Yesterday (1 August), DoorDash announced that it has entered into a definitive agreement to acquire food delivery rival Caviar for $410m in cash and preferred stock.
In a press release, DoorDash said that this strategic commitment will increase its merchant selection, adding all of Caviar’s premium restaurants to DoorDash’s services, and enabling the combined organisation to cater to “every food preference and occasion”.
Square, Caviar’s parent company, had provided its point-of-sale services to DoorDash prior to the announcement.
DoorDash said that the acquisition will provide the company with a “significant number” of new customers. When the deal is finalised, head of Caviar, Gokul Rajaram, will join DoorDash, along with the start-up’s existing employees.
CEO of DoorDash Tony Xu said: “Today’s announcement is another important step forward on our mission to empower local economies. We have long admired Caviar, which has a coveted brand, an exceptional portfolio of premium restaurants and leading technology.
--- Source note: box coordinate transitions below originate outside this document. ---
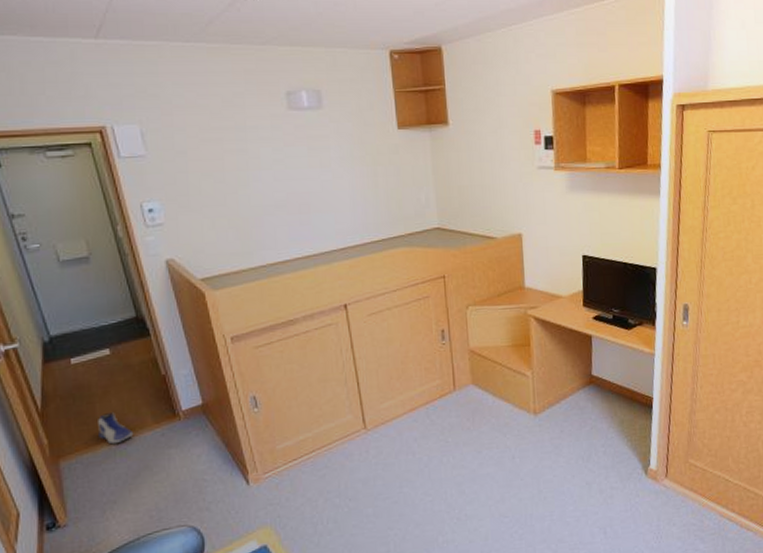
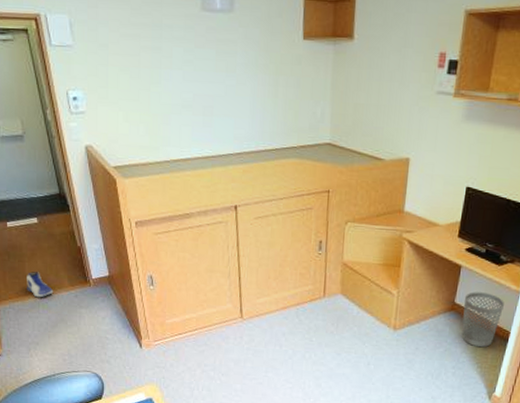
wastebasket: none [601,360,642,419] -> present [461,292,504,348]

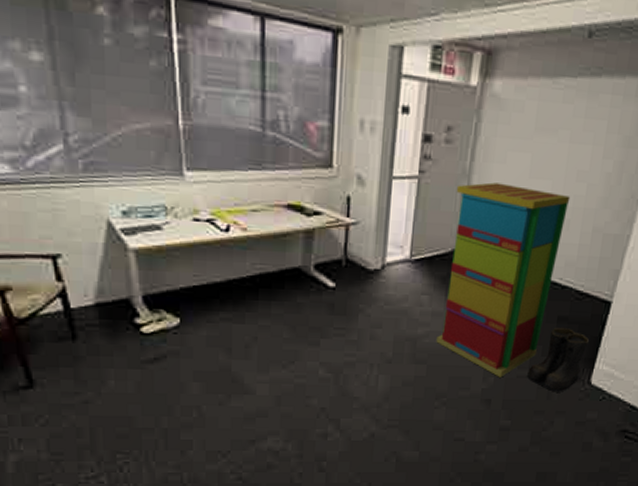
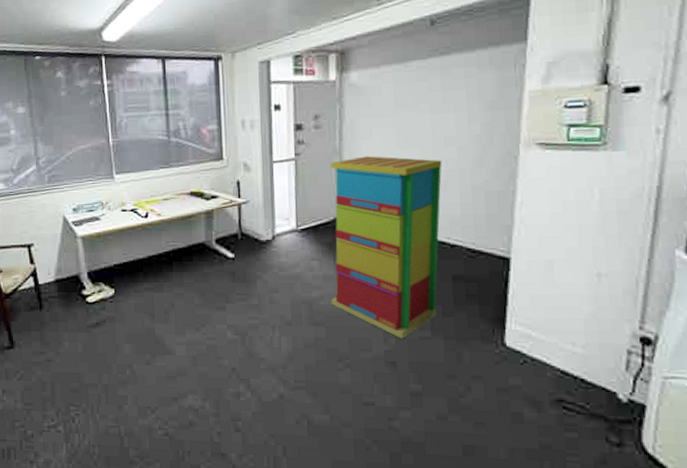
boots: present [526,328,589,392] -> none [430,287,493,355]

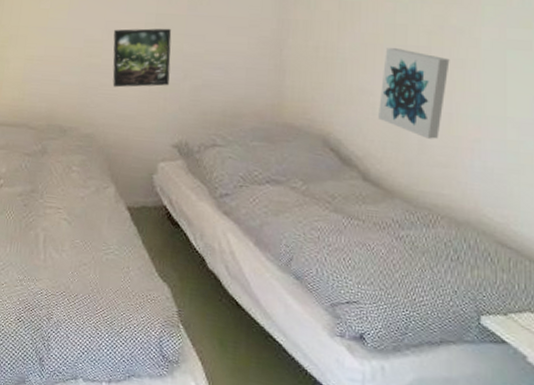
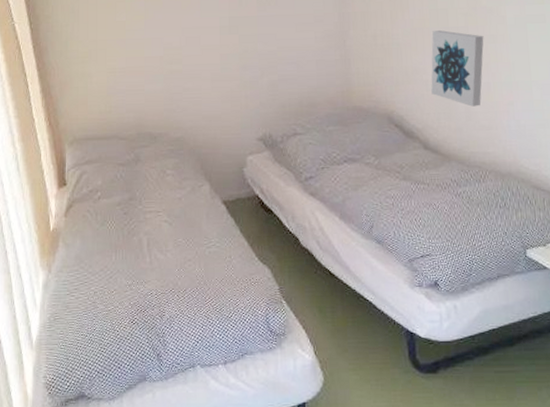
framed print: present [112,28,172,88] -> none [191,30,248,91]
“The acquisition further enhances the breadth of our merchant selection, enabling us to offer customers even more choice when they order through DoorDash. We look forward to welcoming the Caviar team to DoorDash and expanding our partnership with Square in the future.”
Square CEO Jack Dorsey, who is also the man behind Twitter, commented: “We are increasing our focus on and investment in our two large growing ecosystems – one for business and one for individuals. This transaction furthers that effort, and we believe partnering with DoorDash provides valuable and strategic opportunities for Square.”
Following the announcement, which coincided with Square’s latest earnings report, shares of the company dropped by as much as 8pc.
Food delivery market
According to analytics company Second Measure, nearly 34pc of all US meal delivery sales in July were made through DoorDash, which is more than any other food delivery service.
GrubHub was in second place, accounting for 33pc of food delivery sales, while just 17pc of food delivery sales were made through UberEats.
For a number of months ahead of this announcement, DoorDash was widely criticised for its practice of subsidising delivery driver’s wages with tips. A week ago, the company announced that it would abandon this payment model, but it has yet to do so. Workers’ rights groups in the US have suggested that DoorDash backpay the affected employees as compensation.
DoorDash’s announcement is the latest in a series of deals, with numerous food delivery services joining forces over the last few weeks to consolidate and better position themselves against rivals.